Hopefully the following thread addressed these concerns.
http://marc.theaimsgroup.com/?l=selinux&m=115870100405571&w=2

> 
> What about packets on the OUTPUT hook?

I will check for OUTPUT as well as POSTROUTING to kickoff skb_flow_out().

> 
> Also, we did not restore a 'null' (zero) secmark to the skb 
> (while this 
> should never happen with the current SECMARK target, there may be 
> non-SELinux extensions later which set a null marking).

How do you envision this (i.e. resoring a null secmark) being useful?
secmark is anyway zero by default (when no labeling rules exist for the
connection) right?

> 
> Why not just do something like:
> 
> 
>       psecmark = nf_ct_get_secmark(skb, &ctinfo);
>       if (psecmark && *psecmark) {
> 
>               ... core of function ...
> 
>       }
> 
>       return XT_CONTINUE;
> 
> I don't think you need the new secmark variable.

Will do.

> 
> You've also changed the logic for the dummy case of 
> security_skb_netfilter_check()

I am not getting this.
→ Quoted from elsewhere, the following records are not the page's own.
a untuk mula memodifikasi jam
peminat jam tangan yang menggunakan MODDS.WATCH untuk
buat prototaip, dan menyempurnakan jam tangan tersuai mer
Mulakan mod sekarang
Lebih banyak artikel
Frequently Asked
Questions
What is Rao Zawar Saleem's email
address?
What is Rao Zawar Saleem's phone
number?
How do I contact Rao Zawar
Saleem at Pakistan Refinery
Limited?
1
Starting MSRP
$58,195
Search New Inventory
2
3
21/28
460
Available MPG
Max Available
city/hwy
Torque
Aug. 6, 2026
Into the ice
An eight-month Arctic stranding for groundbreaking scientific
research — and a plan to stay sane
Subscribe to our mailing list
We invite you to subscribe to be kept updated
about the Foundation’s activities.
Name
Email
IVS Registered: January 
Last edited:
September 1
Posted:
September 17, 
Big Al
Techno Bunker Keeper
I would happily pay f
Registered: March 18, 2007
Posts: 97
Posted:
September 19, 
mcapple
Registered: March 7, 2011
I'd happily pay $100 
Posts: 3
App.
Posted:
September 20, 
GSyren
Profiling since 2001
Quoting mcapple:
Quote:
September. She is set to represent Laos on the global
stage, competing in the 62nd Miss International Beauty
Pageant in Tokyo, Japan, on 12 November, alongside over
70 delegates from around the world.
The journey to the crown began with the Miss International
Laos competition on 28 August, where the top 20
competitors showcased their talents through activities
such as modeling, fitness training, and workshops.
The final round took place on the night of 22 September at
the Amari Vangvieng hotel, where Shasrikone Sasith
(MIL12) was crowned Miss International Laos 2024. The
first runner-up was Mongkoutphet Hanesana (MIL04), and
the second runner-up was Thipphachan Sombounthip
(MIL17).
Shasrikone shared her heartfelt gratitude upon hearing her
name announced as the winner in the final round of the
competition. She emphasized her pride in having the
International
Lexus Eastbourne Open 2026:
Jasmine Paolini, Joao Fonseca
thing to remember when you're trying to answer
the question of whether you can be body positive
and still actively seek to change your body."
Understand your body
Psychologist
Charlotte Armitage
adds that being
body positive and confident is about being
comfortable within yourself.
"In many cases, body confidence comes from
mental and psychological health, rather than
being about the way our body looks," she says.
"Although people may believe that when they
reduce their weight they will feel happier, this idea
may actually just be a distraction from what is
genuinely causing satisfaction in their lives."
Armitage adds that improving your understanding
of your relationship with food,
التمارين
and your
This is a new function. Did you mean
to point to a different function?

> 
> 
> +static inline int security_skb_netfilter_check(struct sk_buff *skb,
> +                                       u32 nf_secid)
> +{
> +       return 1;
> +}
> +
> 
> This code does not now behave as it did originally.  Keep in 
> mind that 
> SELinux is not the only user of SECMARK.

Missed this as well (this is a new function in this patch). Please
elaborate.
> 
> (The documentation of the hook in security.h doesn't match 
> the behavior, 
> either -- it's (re-)labeling, not just filtering).

Will fix this.

> 
> I really don't know if connection tracking is the right place 
> to be doing 
> policy enforcment, either.  Perhaps you should just do the 
> relabeling here 
> and enforcement later.

We could have done enforcement, in the SELinux postroute_last
hook for example, if only there were a place to hold onto the
"exit point context", separate from the label already associated
with the skb in the secmark field. postroute_last would need BOTH
the label of the skb (available in the secmark field) and the
"exit point context" to do enforcement.